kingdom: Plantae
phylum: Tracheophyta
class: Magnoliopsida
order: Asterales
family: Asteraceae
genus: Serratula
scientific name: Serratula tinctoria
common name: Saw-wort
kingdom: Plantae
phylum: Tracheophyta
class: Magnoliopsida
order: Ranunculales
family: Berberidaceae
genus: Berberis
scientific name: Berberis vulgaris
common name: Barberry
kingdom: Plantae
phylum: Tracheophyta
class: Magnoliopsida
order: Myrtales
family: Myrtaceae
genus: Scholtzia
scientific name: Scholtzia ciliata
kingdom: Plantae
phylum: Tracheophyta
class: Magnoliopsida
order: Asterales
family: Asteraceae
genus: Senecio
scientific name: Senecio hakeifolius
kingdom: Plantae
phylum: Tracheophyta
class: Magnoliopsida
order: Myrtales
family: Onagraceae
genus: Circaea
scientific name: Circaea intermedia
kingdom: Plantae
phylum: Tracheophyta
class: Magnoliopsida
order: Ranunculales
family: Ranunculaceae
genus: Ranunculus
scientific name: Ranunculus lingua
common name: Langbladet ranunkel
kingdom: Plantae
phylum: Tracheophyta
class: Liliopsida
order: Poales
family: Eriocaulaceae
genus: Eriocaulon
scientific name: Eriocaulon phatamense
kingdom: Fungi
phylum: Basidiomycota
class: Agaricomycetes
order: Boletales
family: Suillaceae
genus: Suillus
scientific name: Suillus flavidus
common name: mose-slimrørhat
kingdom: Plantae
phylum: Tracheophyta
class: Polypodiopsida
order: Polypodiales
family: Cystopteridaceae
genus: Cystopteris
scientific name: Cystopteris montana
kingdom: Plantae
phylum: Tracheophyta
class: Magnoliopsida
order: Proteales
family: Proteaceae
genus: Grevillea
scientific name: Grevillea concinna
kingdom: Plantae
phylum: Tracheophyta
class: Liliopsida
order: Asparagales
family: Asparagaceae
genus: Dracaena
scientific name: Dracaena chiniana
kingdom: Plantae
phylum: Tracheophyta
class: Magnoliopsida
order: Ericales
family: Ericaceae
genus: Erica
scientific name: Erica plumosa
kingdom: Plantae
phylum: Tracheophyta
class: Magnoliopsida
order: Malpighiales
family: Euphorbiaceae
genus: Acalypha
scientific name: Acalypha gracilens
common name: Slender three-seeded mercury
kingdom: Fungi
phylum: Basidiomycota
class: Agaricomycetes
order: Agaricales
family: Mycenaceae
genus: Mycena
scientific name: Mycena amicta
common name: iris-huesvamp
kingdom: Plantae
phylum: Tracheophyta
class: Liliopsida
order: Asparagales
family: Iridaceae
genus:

· · · · · · ·

#### DESCRIPTION OF THE TASK:
Copy out every line of the records above, keeping each word, spelling, and line unchanged.

#### EXERCISE ANSWER:
kingdom: Plantae
phylum: Tracheophyta
class: Magnoliopsida
order: Asterales
family: Asteraceae
genus: Serratula
scientific name: Serratula tinctoria
common name: Saw-wort
kingdom: Plantae
phylum: Tracheophyta
class: Magnoliopsida
order: Ranunculales
family: Berberidaceae
genus: Berberis
scientific name: Berberis vulgaris
common name: Barberry
kingdom: Plantae
phylum: Tracheophyta
class: Magnoliopsida
order: Myrtales
family: Myrtaceae
genus: Scholtzia
scientific name: Scholtzia ciliata
kingdom: Plantae
phylum: Tracheophyta
class: Magnoliopsida
order: Asterales
family: Asteraceae
genus: Senecio
scientific name: Senecio hakeifolius
kingdom: Plantae
phylum: Tracheophyta
class: Magnoliopsida
order: Myrtales
family: Onagraceae
genus: Circaea
scientific name: Circaea intermedia
kingdom: Plantae
phylum: Tracheophyta
class: Magnoliopsida
order: Ranunculales
family: Ranunculaceae
genus: Ranunculus
scientific name: Ranunculus lingua
common name: Langbladet ranunkel
kingdom: Plantae
phylum: Tracheophyta
class: Liliopsida
order: Poales
family: Eriocaulaceae
genus: Eriocaulon
scientific name: Eriocaulon phatamense
kingdom: Fungi
phylum: Basidiomycota
class: Agaricomycetes
order: Boletales
family: Suillaceae
genus: Suillus
scientific name: Suillus flavidus
common name: mose-slimrørhat
kingdom: Plantae
phylum: Tracheophyta
class: Polypodiopsida
order: Polypodiales
family: Cystopteridaceae
genus: Cystopteris
scientific name: Cystopteris montana
kingdom: Plantae
phylum: Tracheophyta
class: Magnoliopsida
order: Proteales
family: Proteaceae
genus: Grevillea
scientific name: Grevillea concinna
kingdom: Plantae
phylum: Tracheophyta
class: Liliopsida
order: Asparagales
family: Asparagaceae
genus: Dracaena
scientific name: Dracaena chiniana
kingdom: Plantae
phylum: Tracheophyta
class: Magnoliopsida
order: Ericales
family: Ericaceae
genus: Erica
scientific name: Erica plumosa
kingdom: Plantae
phylum: Tracheophyta
class: Magnoliopsida
order: Malpighiales
family: Euphorbiaceae
genus: Acalypha
scientific name: Acalypha gracilens
common name: Slender three-seeded mercury
kingdom: Fungi
phylum: Basidiomycota
class: Agaricomycetes
order: Agaricales
family: Mycenaceae
genus: Mycena
scientific name: Mycena amicta
common name: iris-huesvamp
kingdom: Plantae
phylum: Tracheophyta
class: Liliopsida
order: Asparagales
family: Iridaceae
genus:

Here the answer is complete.